» **What you will do**: Copy out the lines below that hold the word "work".

» **Records for this task**:
++++++++

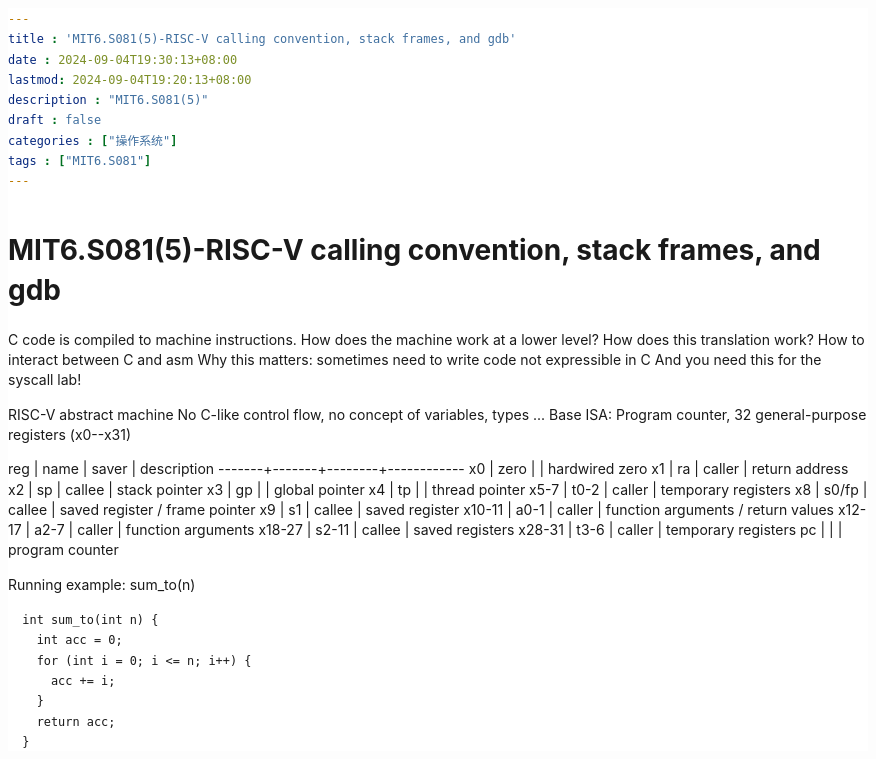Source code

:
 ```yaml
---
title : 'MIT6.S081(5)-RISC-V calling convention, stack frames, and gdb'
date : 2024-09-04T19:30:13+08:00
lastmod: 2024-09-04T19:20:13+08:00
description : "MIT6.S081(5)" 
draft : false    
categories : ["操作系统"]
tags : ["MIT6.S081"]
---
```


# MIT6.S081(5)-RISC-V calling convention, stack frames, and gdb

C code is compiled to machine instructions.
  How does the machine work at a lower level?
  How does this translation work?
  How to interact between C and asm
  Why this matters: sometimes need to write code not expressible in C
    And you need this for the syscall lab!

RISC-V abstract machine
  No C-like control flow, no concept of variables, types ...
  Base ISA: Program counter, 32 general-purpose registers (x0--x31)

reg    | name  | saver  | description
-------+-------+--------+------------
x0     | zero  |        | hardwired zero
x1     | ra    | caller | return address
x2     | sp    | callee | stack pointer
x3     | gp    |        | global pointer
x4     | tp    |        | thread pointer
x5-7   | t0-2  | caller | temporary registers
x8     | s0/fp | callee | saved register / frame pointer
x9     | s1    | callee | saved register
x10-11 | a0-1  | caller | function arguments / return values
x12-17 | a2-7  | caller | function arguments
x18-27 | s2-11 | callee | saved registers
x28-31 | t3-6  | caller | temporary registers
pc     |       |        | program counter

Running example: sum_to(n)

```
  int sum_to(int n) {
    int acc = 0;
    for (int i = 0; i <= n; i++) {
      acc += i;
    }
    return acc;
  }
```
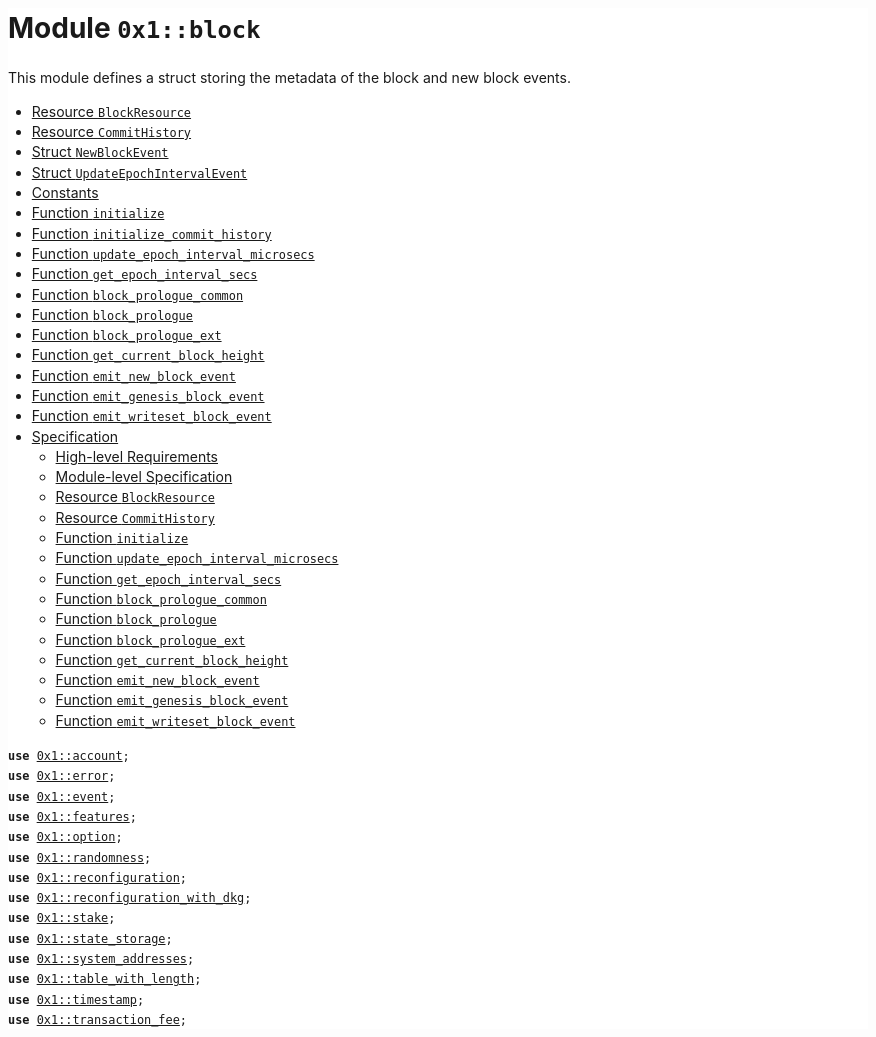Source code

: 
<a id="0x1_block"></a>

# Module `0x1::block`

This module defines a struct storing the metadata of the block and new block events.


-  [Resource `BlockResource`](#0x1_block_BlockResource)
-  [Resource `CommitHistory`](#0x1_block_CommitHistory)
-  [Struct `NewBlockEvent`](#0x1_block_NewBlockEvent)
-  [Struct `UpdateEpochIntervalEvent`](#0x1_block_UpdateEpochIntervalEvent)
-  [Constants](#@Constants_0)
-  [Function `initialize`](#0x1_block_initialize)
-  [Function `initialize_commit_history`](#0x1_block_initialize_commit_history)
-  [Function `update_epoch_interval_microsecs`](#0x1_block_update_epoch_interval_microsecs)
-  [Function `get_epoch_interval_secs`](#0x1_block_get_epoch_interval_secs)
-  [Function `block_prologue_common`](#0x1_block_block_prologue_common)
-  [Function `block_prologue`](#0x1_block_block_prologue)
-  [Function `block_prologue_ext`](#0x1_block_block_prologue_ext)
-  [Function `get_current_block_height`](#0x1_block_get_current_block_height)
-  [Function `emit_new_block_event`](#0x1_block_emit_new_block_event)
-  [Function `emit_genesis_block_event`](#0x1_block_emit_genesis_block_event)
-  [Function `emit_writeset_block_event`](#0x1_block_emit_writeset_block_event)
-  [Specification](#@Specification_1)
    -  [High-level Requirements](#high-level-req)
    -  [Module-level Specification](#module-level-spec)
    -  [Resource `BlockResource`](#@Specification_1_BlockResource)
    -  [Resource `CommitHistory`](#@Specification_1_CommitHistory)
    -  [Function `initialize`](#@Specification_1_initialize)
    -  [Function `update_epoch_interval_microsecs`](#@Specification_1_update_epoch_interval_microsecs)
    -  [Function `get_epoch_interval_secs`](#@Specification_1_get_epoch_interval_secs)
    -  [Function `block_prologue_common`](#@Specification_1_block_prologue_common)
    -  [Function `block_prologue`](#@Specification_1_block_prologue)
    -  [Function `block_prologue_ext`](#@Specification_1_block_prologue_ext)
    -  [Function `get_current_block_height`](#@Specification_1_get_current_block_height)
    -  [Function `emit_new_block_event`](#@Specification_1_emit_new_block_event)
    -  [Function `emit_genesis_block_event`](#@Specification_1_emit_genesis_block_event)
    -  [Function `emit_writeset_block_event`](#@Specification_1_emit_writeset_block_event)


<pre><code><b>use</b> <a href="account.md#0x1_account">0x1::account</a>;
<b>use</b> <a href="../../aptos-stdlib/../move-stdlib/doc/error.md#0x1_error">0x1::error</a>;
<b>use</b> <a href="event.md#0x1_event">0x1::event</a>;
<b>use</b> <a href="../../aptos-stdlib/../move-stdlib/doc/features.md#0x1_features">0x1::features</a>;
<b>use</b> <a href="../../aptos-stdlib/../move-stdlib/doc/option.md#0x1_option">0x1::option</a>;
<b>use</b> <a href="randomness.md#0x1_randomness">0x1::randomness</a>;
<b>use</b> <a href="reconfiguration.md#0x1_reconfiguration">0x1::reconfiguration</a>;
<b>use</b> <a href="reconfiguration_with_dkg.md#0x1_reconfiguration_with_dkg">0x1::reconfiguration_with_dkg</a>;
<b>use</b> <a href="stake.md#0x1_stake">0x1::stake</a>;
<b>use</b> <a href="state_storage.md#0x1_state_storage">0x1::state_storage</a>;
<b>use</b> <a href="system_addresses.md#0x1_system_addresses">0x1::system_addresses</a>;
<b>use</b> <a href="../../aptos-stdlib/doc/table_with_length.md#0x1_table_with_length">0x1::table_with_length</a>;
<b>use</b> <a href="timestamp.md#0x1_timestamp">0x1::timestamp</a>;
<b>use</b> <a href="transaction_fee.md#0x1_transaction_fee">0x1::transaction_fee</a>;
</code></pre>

++++++++

» **Reply**:
  How does the machine work at a lower level?
  How does this translation work?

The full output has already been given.